No; start with my ex-wife, Donna Tramen. She had reasons to hate me. I fell in love with a client, Margaret Boniface, and left my wife for her. The affair didn’t work out, but Maggie and I remained friends. In fact, we worked so well together I made her a partner in my business. My wife hadn’t talked to me since I moved out, except through her lawyer, but if she was going to kill me, she would have done it long ago. And the amount of money the divorce judge awarded her gave her a lot of good reasons for wanting me alive. As long as the cheques kept coming.

Next up: angry or disappointed clients, where the case hadn’t worked out to everyone’s satisfaction. There were any number of organizations in and out of the Nightside that I’d stolen secrets or personnel from. But none of them would take such things personally. Today’s target might be tomorrow’s client, so everyone stayed polite. I never got involved in the kinds of cases where passions were likely to be raised. No one’s ever made movies about the kind of work I do.

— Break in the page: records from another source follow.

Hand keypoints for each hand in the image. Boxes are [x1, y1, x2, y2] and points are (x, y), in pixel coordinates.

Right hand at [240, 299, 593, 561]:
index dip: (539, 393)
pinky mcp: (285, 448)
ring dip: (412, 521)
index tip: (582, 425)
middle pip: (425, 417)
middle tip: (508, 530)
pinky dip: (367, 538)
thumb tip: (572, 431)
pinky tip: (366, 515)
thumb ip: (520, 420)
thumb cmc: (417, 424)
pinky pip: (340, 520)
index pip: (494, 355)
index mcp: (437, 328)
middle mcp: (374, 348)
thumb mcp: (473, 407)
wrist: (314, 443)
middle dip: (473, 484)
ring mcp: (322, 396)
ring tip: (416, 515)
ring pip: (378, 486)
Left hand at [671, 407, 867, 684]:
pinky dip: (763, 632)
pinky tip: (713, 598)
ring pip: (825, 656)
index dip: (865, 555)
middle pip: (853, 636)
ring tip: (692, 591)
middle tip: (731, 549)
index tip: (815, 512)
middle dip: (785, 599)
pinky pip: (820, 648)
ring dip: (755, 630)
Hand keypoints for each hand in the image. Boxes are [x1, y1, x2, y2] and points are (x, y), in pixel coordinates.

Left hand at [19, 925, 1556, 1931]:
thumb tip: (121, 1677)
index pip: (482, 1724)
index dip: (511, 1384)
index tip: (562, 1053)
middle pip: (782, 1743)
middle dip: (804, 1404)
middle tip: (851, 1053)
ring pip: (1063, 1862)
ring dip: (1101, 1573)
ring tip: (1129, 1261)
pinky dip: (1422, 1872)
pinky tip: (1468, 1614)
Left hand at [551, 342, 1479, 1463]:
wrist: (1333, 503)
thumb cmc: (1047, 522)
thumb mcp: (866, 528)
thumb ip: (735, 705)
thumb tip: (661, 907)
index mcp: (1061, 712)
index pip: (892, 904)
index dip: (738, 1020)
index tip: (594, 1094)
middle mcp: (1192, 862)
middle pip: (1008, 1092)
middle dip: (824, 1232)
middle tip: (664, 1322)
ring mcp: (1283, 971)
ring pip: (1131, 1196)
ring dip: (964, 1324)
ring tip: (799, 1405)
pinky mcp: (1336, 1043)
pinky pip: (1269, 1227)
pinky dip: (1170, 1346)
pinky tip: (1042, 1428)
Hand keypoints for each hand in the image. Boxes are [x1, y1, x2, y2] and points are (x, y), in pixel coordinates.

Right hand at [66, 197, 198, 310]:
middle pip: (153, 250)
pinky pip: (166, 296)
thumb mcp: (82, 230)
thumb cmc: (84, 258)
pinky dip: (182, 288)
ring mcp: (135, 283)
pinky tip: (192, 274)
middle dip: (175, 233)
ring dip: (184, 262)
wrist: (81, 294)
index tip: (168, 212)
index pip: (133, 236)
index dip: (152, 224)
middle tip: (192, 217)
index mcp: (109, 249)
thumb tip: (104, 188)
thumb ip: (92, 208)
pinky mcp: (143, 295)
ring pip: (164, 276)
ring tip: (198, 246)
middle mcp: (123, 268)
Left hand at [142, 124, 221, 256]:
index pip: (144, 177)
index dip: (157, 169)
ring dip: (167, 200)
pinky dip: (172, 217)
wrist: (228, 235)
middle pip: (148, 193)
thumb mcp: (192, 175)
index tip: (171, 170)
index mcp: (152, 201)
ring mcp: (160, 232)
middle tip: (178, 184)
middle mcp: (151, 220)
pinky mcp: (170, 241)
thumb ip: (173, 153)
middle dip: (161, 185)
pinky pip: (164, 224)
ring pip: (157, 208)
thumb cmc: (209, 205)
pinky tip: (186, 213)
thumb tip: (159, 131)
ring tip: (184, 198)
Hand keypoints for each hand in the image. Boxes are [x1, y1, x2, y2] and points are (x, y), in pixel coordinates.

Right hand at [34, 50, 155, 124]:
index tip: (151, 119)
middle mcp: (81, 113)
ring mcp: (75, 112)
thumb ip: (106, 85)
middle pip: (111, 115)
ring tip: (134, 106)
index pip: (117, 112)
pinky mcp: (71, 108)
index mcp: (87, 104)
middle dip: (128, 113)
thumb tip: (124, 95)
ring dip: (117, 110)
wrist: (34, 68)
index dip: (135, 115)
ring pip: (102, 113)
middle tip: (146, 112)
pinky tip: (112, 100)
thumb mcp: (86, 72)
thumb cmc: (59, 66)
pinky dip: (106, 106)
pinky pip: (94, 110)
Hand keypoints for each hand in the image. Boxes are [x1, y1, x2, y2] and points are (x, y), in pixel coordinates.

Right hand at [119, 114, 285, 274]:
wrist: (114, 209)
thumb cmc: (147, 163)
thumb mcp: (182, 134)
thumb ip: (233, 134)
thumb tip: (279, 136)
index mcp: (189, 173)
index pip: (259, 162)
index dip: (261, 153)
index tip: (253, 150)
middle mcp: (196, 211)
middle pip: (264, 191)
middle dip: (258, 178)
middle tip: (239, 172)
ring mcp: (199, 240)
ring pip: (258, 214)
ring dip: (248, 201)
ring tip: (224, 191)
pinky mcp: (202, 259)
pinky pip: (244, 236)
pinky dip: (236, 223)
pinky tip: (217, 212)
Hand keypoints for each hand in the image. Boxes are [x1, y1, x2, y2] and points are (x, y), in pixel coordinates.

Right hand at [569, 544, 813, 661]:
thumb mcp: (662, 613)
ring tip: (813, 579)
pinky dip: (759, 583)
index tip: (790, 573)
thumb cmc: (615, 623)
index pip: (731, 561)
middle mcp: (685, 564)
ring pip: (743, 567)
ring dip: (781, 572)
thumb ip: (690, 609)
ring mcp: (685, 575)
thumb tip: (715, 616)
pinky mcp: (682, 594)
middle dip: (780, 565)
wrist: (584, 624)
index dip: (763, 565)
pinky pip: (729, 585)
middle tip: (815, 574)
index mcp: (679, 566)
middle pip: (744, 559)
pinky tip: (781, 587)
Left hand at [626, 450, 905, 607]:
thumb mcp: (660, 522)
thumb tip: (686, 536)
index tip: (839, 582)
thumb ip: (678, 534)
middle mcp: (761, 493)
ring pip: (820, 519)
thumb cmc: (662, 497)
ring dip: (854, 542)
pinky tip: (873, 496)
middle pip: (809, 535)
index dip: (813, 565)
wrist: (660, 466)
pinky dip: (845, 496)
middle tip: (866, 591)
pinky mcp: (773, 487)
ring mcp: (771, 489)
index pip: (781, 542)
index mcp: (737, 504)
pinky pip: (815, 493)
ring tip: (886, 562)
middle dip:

I kept feeling I already knew the answer, but it remained stubbornly out of reach. Perhaps because . . . I didn’t want to remember. I shuddered suddenly, and it wasn’t from the cold. I picked up the phone beside the bed, and called my partner. Maggie picked up on the second ring, as though she’d been waiting for a call.

“Maggie, this is Larry. Listen, you’re not going to believe what’s happened . . . ”

“Larry, you’ve been missing for three days! Where are you?”

Three days . . . A trail could get real cold in three days.

“I’m at the old safe house on Blaiston Street. I think you’d better come and get me.”

“What the hell are you doing there? I didn’t know we still had that place on the books.”

“Just come and get me. I’m in trouble.”

Her voice changed immediately. “What kind of trouble, Larry?”

“Let’s just say . . . I think I’m going to need some of your old expertise, Mama Bones.”

“Don’t use that name on an open line! It’s been a long time since I was a mover and shaker on the voodoo scene, and hopefully most people have forgotten Margaret Boniface was ever involved. I’m clean now. One day at a time, sweet Jesus.”

“You know I wouldn’t ask if it wasn’t important. I need what you used to know. Get here as fast as you can. And, Maggie, don’t tell anyone where you’re going. We can’t trust anyone but each other.”

She laughed briefly. “Business as usual, in the Nightside.”

I did a lot more pacing and thinking in the half hour it took Maggie to reach Blaiston Street, but I was no wiser at the end of it. My memories stopped abruptly three days ago, with no warning of what was to come. I kept watch on and off through the slats of the window shutters, and was finally rewarded with the sight of Maggie pulling up to the curb in her cherry-red Jaguar. Protective spells sparked briefly around the car as she got out and looked up at my window. Tall and slender, an ice-cool blonde with a buzz cut and a heavy scarlet mouth. She dressed like a diva, walked like a princess, and carried a silver-plated magnum derringer in her purse, next to her aboriginal pointing bone. She had a sharp, incisive mind, and given a few more years experience and the right contacts, she’d be ten times the operative I was. I never told her that, of course. I didn’t want her getting overconfident.

She rapped out our special knock on the door, the one that said yes she had checked, and no, no one had followed her. I let her in, and she checked the room out professionally before turning to kiss my cheek. And then she stopped, and looked at me.

“Larry . . . you look half dead.”

I smiled briefly. “You don’t know the half of it.”

I gave her the bad news, and she took it as well as could be expected. She insisted on checking my lack of a pulse or heartbeat for herself, then stepped back from me and hugged herself tightly. I don’t think she liked the way my cold flesh felt. I tried to make light of what had happened, complaining that my life must have been really dull if neither Heaven nor Hell were interested in claiming me, but neither of us was fooled. In the end, we sat side by side on the bed, and discussed what we should do next in calm, professional voices.